Facebook is working to extend its reach by lifting age restrictions from the site and developing a social network for children that will be monitored by their parents, the Wall Street Journal reported.
The current Facebook model being tested for children under 13 the creation of child's account that is linked to their parents' account. This will allow parents to have control over their child's privacy setting and will enable them to monitor who their children friend.
Recent reports have highlighted just how difficult it is to enforce age restrictions on the Internet, especially when parents want their children to access online content and services, Facebook said in response to questions about the new technology. We are in continuous dialogue with stakeholders, regulators and other policy makers about how best to help parents keep their kids safe in an evolving online environment.
Although Facebook currently holds age restrictions; the company is aware that many under age children open accounts by lying about their age. Facebook believes a service for children can help regulate under age activity on the site.
Some 7.5 million users under the age of 13 are using Facebook worldwide, according to consumer reports obtained by the Wall Street Journal. Only 36 percent of these children's parents are aware that they have a Facebook account, according to a study from Microsoft Research.
As Facebook works to develop a site for children, they have also been inquiring about how to get verifiable consent from parents via identity-verification provider, the Wall Street Journal reports.

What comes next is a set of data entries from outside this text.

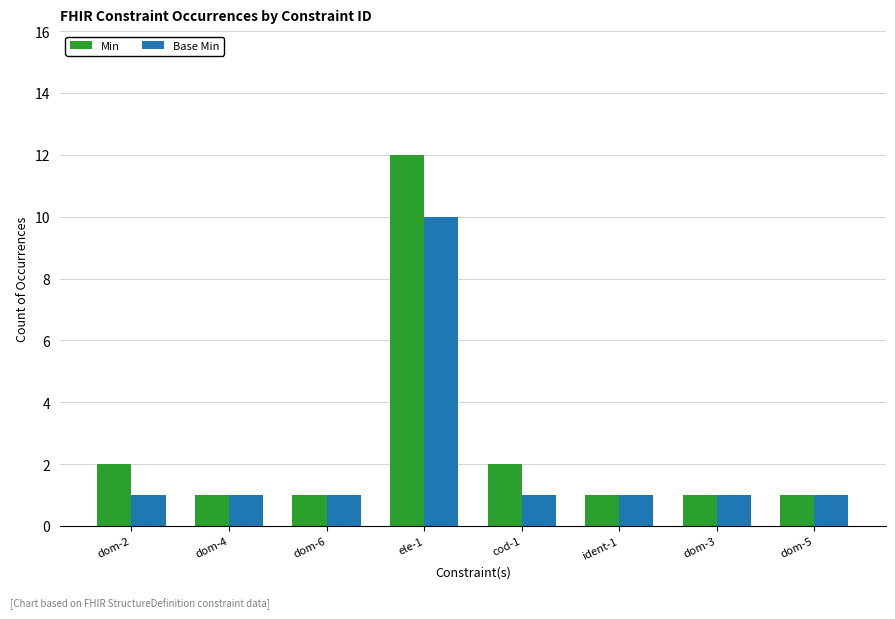

Which series has the largest range (max minus min)?

Min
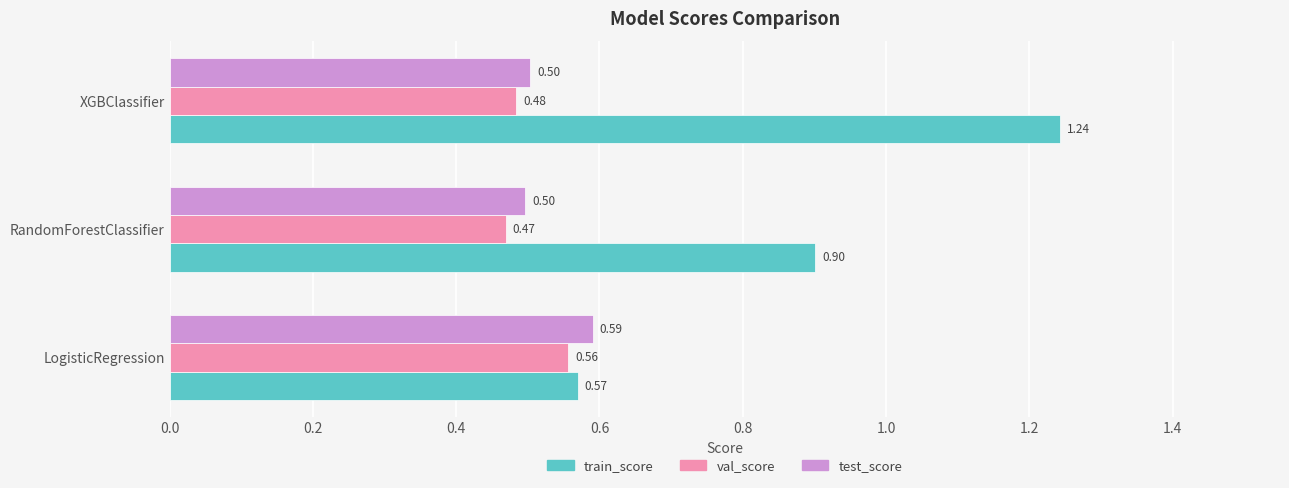

Which label corresponds to the smallest value in the chart?

RandomForestClassifier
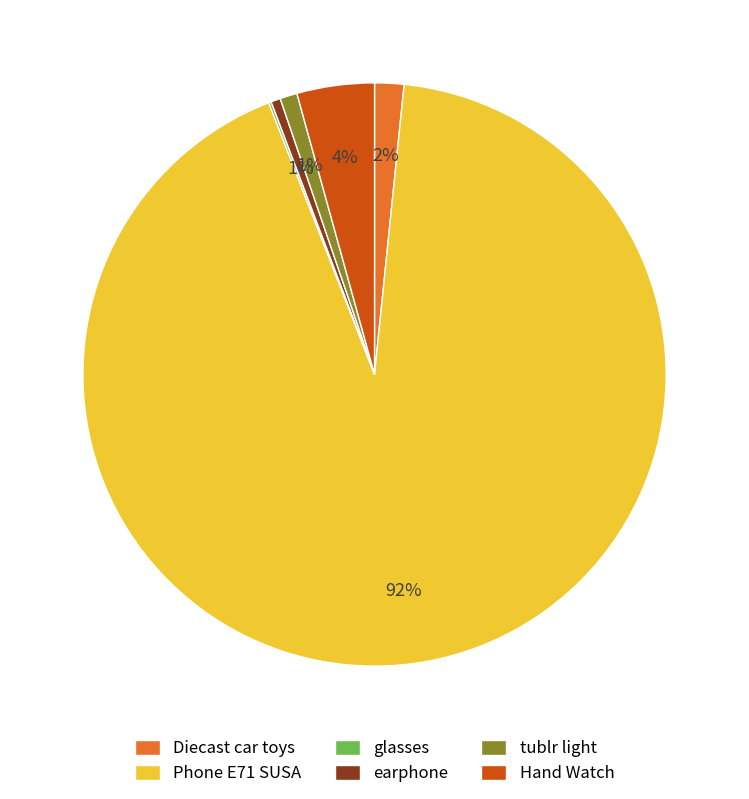

Which category has the biggest portion of the pie?

Phone E71 SUSA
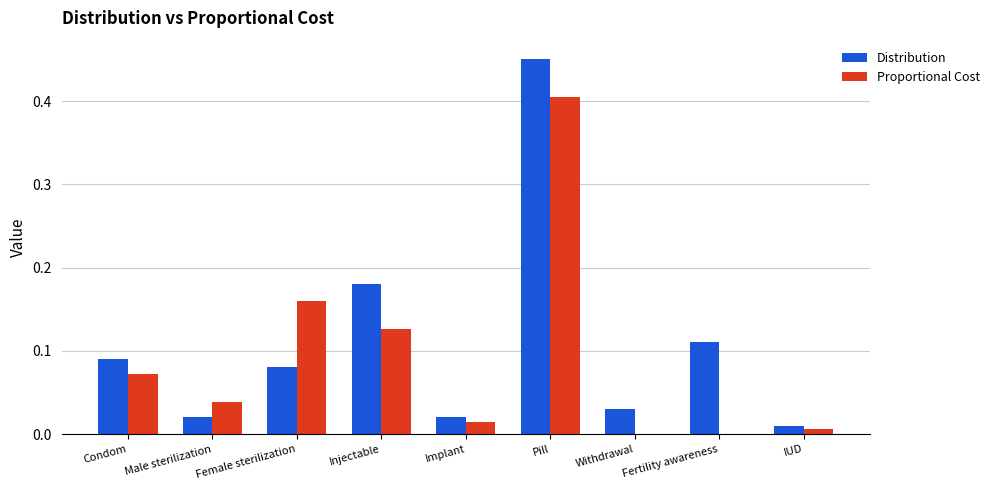

What is the sum of the Distribution values at Fertility awareness and Pill?

0.6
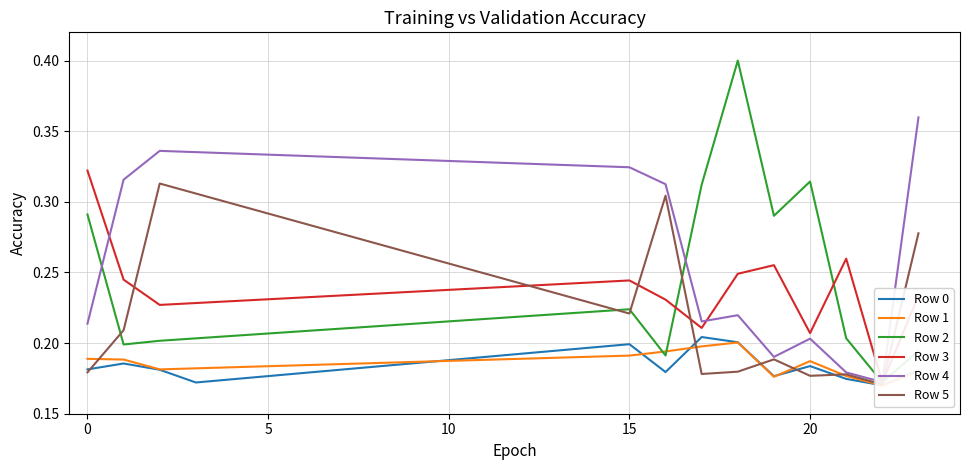

In Row 4, how many points are higher than both neighbors (excluding endpoints)?

3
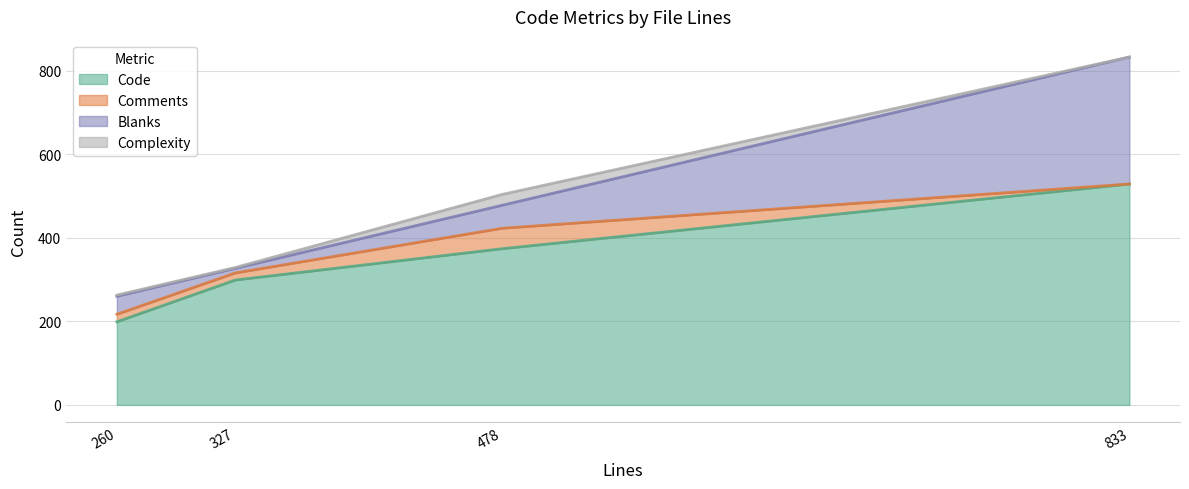

At which category is the sum across all series the highest?

833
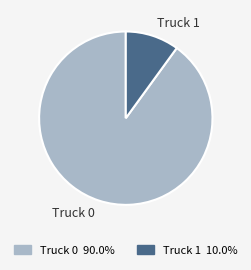

True or false: Truck 1 accounts for 10% of the total.

True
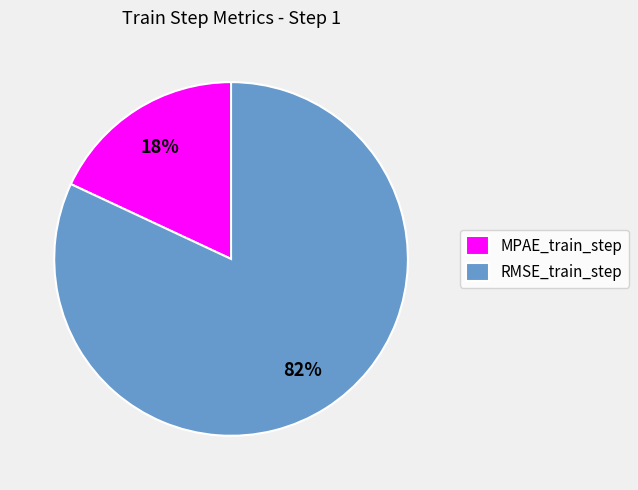

To the nearest percent, what portion does RMSE_train_step represent?

82%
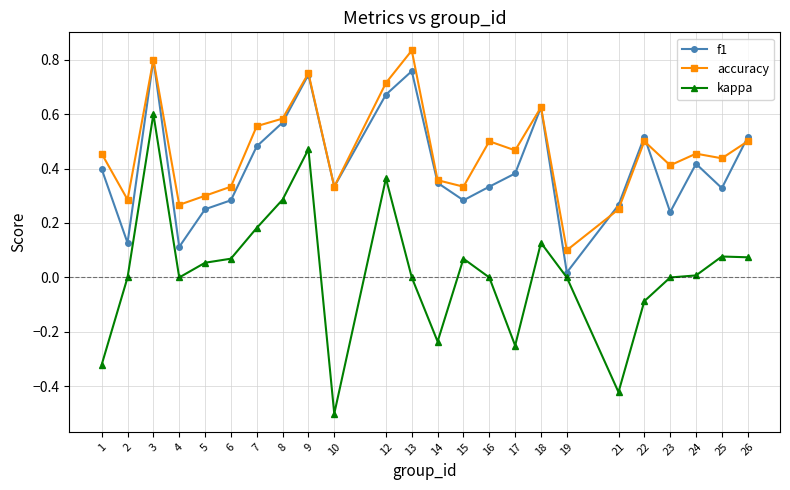

How many categories are shown in the chart?

24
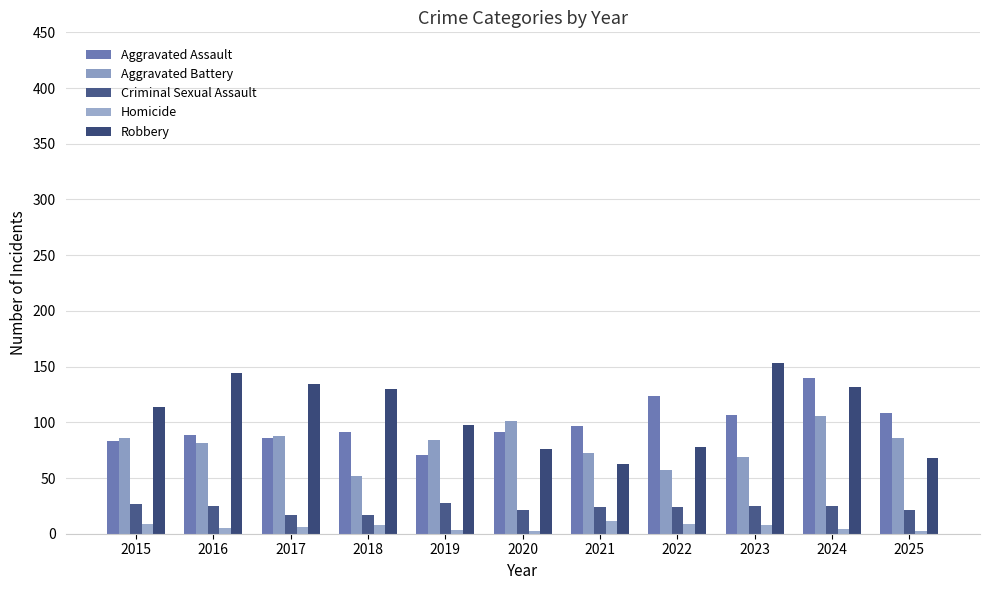

How many bars are there in each group?

5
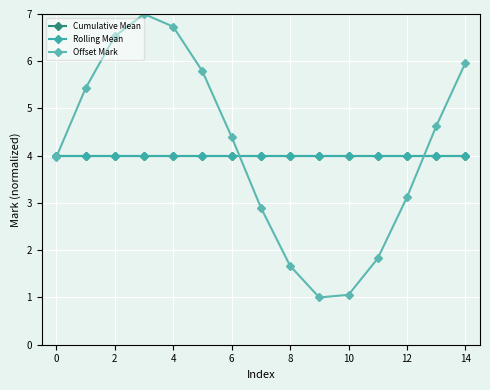

Is this an area chart (filled region under the line)?

No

Many children use Facebook as a platform to play games with their friends, instead of share internet content, and therefore banning Facebook for children altogether has been deemed as an extreme measure.
We would like to see Facebook create a safe space for kids to [use the site], a sanctuary, with the extra protections needed to ensure a safe, healthy, and age appropriate environment, Maryland Attorney General Douglas Gansler told the Wall Street Journal.
Some child advocates are opposed to children joining Facebook altogether, even with parent's monitoring their accounts.
We don't have the proper science and social research to evaluate the potential pros and cons that social-media platforms are doing to teenagers, James Styer, chief executive of Common Sense Media told the Wall Street Journal. The idea that you would go after this segment of the audience when there are concerns about the current audience is mind boggling.